18 августа Валерий попробовал сесть. Получилось. Спустил ноги на пол. Одна из сестер приостановилась, тупо глянула на него – заметила непорядок, но ничего сказать не успела: прямо над госпиталем разорвался снаряд. Стены затрещали, на раненых посыпались кирпичи. Помещение наполнилось дымом и пылью.

Разом поднялся страшный многоголосый крик. Срываясь с постелей, волоча ноги, путаясь в бинтах, раненые хлынули к выходу. Парнишка с перебитыми ногами смотрел, как удирают остальные, и тихо плакал – у него не получалось спуститься с кровати. Какой-то офицер с пробитой головой потерял сознание, и его затоптали. Валерий ухватился руками за стенку. Шаг за шагом он пробирался к двери. Выход был завален.

Сестры пытались вытаскивать кирпичи, но сверху сыпались все новые и новые. Хирург в темноте кричал, чтобы ничего не трогали – иначе может обрушиться перекрытие.

К рухнувшему госпиталю Борута пригнал два десятка пленных немцев.

– Копать! – крикнул он, указывая на вход.

Немцы сбились в кучу и нерешительно поглядели на завал.

– Разбирайте кирпичи, – повторил Борута, переходя на идиш. Идиш многие немцы понимали.

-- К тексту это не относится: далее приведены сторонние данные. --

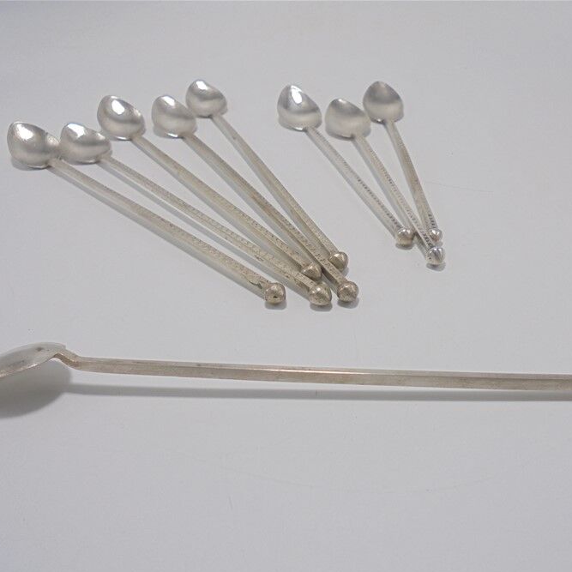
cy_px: 289
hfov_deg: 52.4
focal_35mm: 31
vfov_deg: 52.5
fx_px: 580
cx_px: 317
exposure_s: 1/100
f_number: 3.5
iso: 100
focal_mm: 4.6
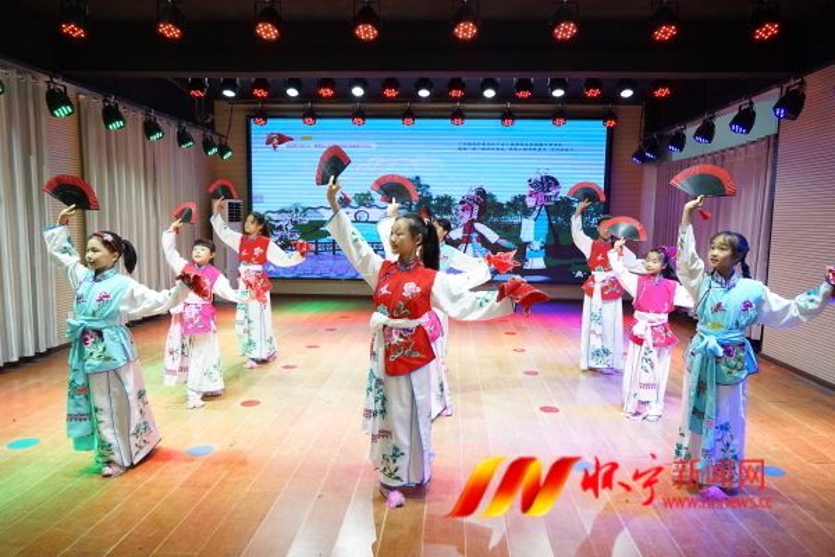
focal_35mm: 24
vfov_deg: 53.1
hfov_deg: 73.7
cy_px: 278
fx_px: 557
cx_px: 418
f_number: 7.1
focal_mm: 24
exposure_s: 1/200
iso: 3200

Пленные продолжали мяться. Один из них, кадыкастый мужчина с беспокойными глазами, сказал:

– Мы не будем. Нас засыплет.

Не меняя выражения лица, Борута поднял автомат и прикладом ударил немца в лицо. Немец хрустнул, упал, потом заворочался, выплевывая кровь и зубы, приподнялся и снова обвалился.

Остальные нехотя взялись за работу. Вытащили нескольких погибших, потом одного тяжелораненого. После этого пошел битый кирпич. Принесли две балки, укрепили косяк. К вечеру добрались до госпиталя. В живых оставались две медсестры, хирург и пять раненых.

29 августа

Церковь святого Мартина погибала долго. Сперва сотрясалась и обваливалась звонница, обнажался каркас нарядной крыши, но после погнулись и обломились его тонкие ребра, и осталось только надежное укрытие из древних, неотесанных камней. Золоченая лепнина, накрахмаленные цветы в стеклянных ковчежцах – все повалилось на пол кладбищенским хламом. А потом рухнула и церковь, и бойцы Лесеня несколько часов под непрерывным обстрелом разгребали руины и вытаскивали людей. Раненых торопливо перевязывали. У Малгожаты оказался раздроблен палец на правой руке. Мариан, оповещенный об этом, вытащил из бездны кармана флягу и, ни слова не говоря, быстро облил ее руку. Во фляге оказался спирт. Малгожата взвыла от боли и неожиданности. Мариан сказал: «Надо продезинфицировать» – и спрятал флягу обратно.

Теперь с толстым, как бревно, обмотанным пальцем, Малгожата перебиралась от одного раненого к другому – быстро осматривала, останавливала кровь, накладывала повязки. Вообще дело было плохо.

Халтура шел за ней следом. Живым он давал кусочек хлебца и приговаривал:

– Кто ест от плоти Христовой, тот наследует жизнь вечную.

Один из раненых, истощенный, бледно-рыжий человек в немецкой форме с оторванными нашивками, слабо засмеялся и сказал:

– Что ты мне говоришь, какой Христос – я еврей.

– А! – молвил Халтура беспечно и впихнул хлебец ему в рот. – Христос не Гитлер, ему все равно, еврей ты или нет.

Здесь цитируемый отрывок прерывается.